### Selected excerpt
==================================================

Thanks for the $65 check; your diploma is in the mail

Coda

Coda • GREG BEAN


You know, one of the great disappointments of my life was that I never received my Doctor of Divinity degree. There was that whole problem with bouncing from one church to another like a crazed pinball, and then of course there was all that studying you had to do, and in some religions, you even had to go to a seminary, and live there, for cryin’ out loud.

Which seriously cuts into the time you have for shooting eight ball, drinking cheap beer, driving around in your pickup and trying to impress women.

So, instead of becoming a man of the cloth, I became a journalist, which didn’t command the salary of your garden-variety doctor of anything, but did allow me the free time to pursue my many vices.

Little did I know, however, that for a mere $65, I could have bought an advanced theological degree from an organization called the Universal Life Church.

They’ll give you a minister’s certificate for free, but if you want something more impressive – a Master of Christianity, a Master of Metaphysics (Spirit Quest), a Master of Druidism – it will cost a small amount of cash.

If you want to become a Doctor of Ministry, or a Doctor of Divinity, it will cost you a little more.

Still, for an expenditure of around $100, I could get an official sheepskin diploma proclaiming me a bona fide Doctor of Divinity and thereafter demand to be addressed as Dr. Bean.

==================================================

### Data segment
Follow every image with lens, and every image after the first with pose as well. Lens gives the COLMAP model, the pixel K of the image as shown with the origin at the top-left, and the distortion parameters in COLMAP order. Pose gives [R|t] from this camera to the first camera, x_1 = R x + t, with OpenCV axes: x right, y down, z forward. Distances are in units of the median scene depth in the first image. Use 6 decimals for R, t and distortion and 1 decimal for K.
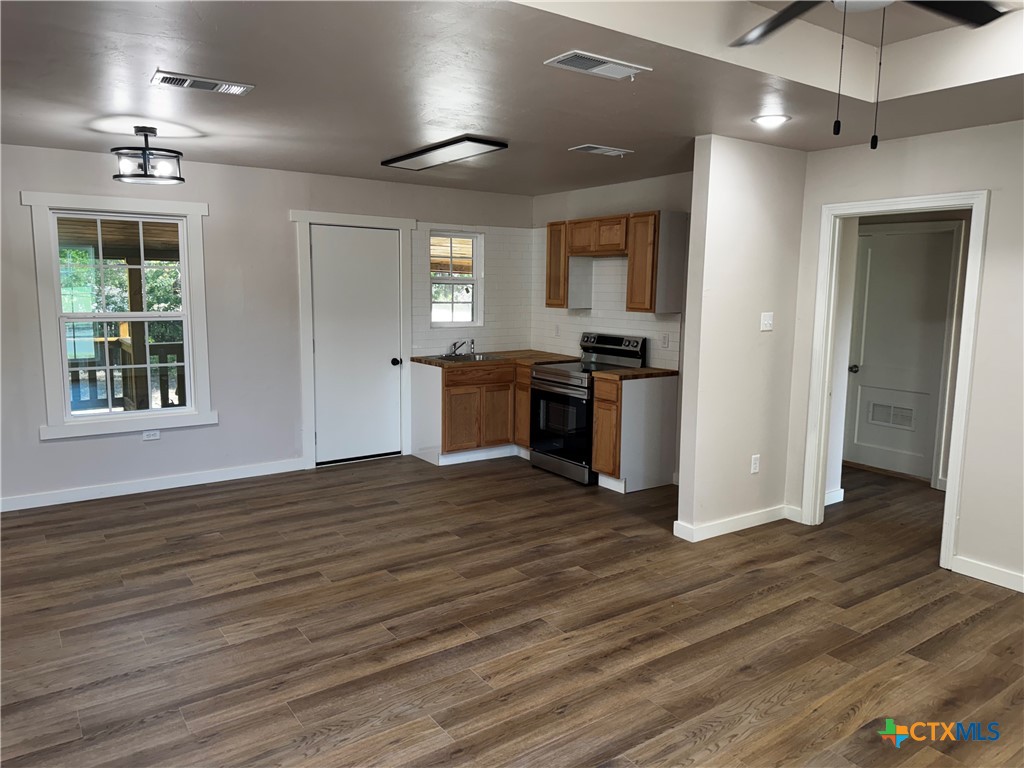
lens RADIAL K [[728.6, 0, 515.6], [0, 728.6, 381.5], [0, 0, 1]] dist [0.036163, -0.022073]
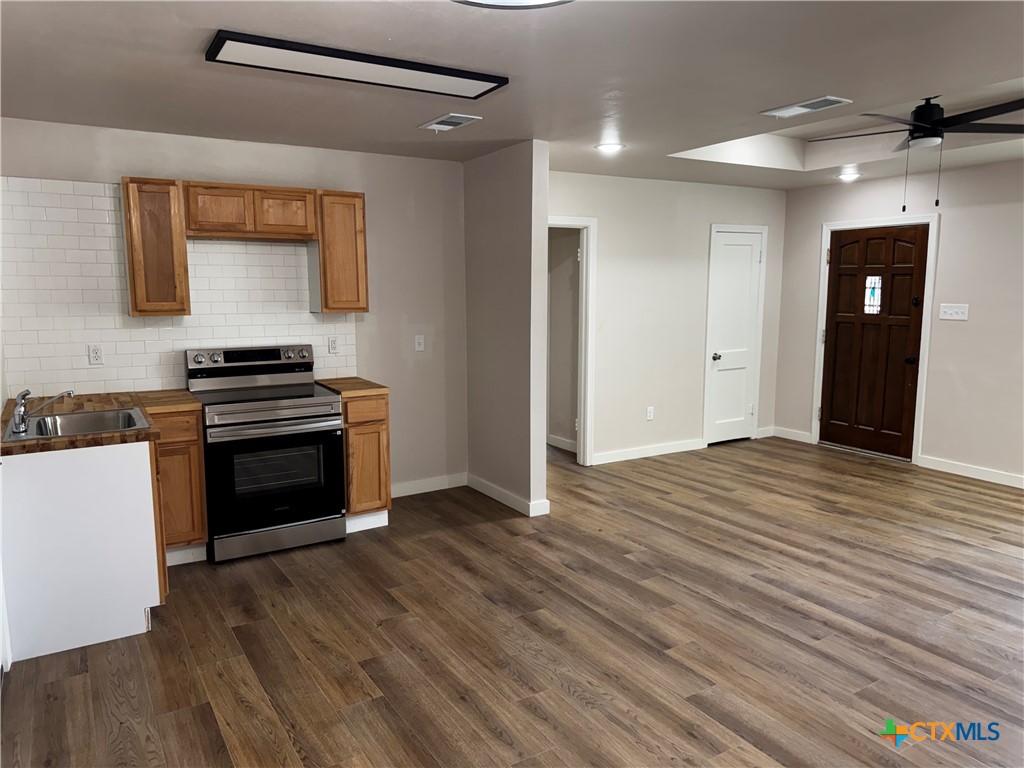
lens RADIAL K [[728.6, 0, 516.3], [0, 728.6, 385.1], [0, 0, 1]] dist [0.036163, -0.022073]
pose [[0.055719, -0.161025, 0.985376, -0.966470], [0.128637, 0.979842, 0.152847, -0.171994], [-0.990125, 0.118239, 0.075310, 1.119664]]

==================================================

### Things to do
**A)** Decide whether each statement agrees with the column, answering yes or no and quoting the words of the column that settle it: (i) The Universal Life Church charges nothing for a minister's certificate. (ii) The writer became a man of the cloth. (iii) A Master of Druidism costs more than a Doctor of Divinity.
**B)** Revise the stretch of the column from "You know, one" through "my many vices.", putting "newspaper reporter" in place of "journalist".

### Task results
**A)**
(i) Yes: "They’ll give you a minister’s certificate for free"
(ii) No: "So, instead of becoming a man of the cloth, I became a journalist"
(iii) No: "If you want to become a Doctor of Ministry, or a Doctor of Divinity, it will cost you a little more."

**B)**
You know, one of the great disappointments of my life was that I never received my Doctor of Divinity degree. There was that whole problem with bouncing from one church to another like a crazed pinball, and then of course there was all that studying you had to do, and in some religions, you even had to go to a seminary, and live there, for cryin’ out loud.

Which seriously cuts into the time you have for shooting eight ball, drinking cheap beer, driving around in your pickup and trying to impress women.

So, instead of becoming a man of the cloth, I became a newspaper reporter, which didn’t command the salary of your garden-variety doctor of anything, but did allow me the free time to pursue my many vices.